Se os Flying Pickets foram lestos em pegar no tema dos Yazoo e dar-lhe um tratamento "a cappella" e os Doctor and the Medics reavivaram um hino religioso, os Housemartins combinaram as duas coisas com este "Caravan of Love", um tema gravado em 1985 pelo grupo Isley-Jasper-Isley. Os quatro rapazes de Hull levaram a sua versão vocal ao nº 1 do Reino Unido em 16 de Dezembro de 1986, e só não passaram o Natal no topo porque foram destronados na semana seguinte por "Reet Petite", um clássico de Jackie Wilson, um dos "grandes" do R&B e da "soul", falecido três anos antes depois de nove anos em coma. Os Housemartins foram um grupo com uma breve mas interessante carreira em meados dos anos 80, e de onde constavam Paul Heaton, que formaria logo a seguir os Beautiful South, e Norman Cook, que se tornaria mundialmente famoso como "Fatboy Slim".
Os Everything But The Girl eram um duo britânico composto por Tracey Thorn na voz e guitarra, e Ben Watt na outra guitarra e restantes instrumentos. Tal como os Housemartins, eram originários de Hull, e juntaram-se em 1982, e que deve o seu curioso nome a uma vez que entraram numa loja de instrumentos musicais, e ao perguntarem se tudo o que se encontrava no expositor estava à venda, responderam-lhes "tudo menos a rapariga" (everything but the girl), referindo-se concertezaa uma das empregadas do estabelecimento. Em 1988 gravaram esta versão de "I Don't Wanna Talk About It", um original de Danny Whitten, que escreveu o temaem 1971, que seis anos depois seria um dos maiores êxitos de Rod Stewart. Para os Everything But The Girl esta (linda) interpretação value-lhes o 3º lugar na tabela de singles do Reino Unido, feito que repetiriam em 1994 com o single "Missing".

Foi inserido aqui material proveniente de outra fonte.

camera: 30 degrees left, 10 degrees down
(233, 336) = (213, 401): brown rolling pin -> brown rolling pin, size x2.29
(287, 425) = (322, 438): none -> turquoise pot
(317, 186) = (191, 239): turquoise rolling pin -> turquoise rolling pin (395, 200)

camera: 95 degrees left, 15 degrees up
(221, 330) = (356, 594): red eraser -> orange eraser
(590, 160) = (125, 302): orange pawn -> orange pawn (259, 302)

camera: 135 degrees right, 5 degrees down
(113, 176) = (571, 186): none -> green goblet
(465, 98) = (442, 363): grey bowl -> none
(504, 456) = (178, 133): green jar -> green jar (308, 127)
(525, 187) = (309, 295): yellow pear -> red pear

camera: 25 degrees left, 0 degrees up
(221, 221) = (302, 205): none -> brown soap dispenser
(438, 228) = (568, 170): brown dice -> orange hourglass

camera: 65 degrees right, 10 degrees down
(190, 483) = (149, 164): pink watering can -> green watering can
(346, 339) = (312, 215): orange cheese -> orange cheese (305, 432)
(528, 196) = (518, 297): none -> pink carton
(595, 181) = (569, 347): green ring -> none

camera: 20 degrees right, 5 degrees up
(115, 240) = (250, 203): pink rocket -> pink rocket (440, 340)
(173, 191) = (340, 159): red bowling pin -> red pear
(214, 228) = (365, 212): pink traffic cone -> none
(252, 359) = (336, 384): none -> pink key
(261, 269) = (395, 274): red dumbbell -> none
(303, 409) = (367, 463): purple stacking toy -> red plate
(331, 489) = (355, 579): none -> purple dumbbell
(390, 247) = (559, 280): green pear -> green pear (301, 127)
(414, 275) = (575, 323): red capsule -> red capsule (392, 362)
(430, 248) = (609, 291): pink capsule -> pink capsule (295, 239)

E para acabar em beleza, chegamos a 1989 e aos Simply Red, um grupo de que falarei também quando chegar a oportunidade (os anos 80 são sem dúvida um tema que dá pano para mangas). A banda de Mick Hucknall tem uma folha de service respeitável no que diz respeito a material original durante os 25 anos que levaram de carreira, mas para o álbum "A New Flame" cometeram um pequeno "roubo" e gravaram "If You Don't Know Me By Now", um original de 1972 de Harold Melvin & The Blue Notes - os mesmos de "Don't Leave Me This Way". Foi o segundo single dos Simply Red a chegar ao nº 1 da Billboard, depois de "Holding Back the Years", e nº 2 no Reino Unido. A cantora "soul" norte- Americana Patti Labelle incluíu uma versão de "If You Don't Know Me By Now" no seu álbum "Patti", de 1985.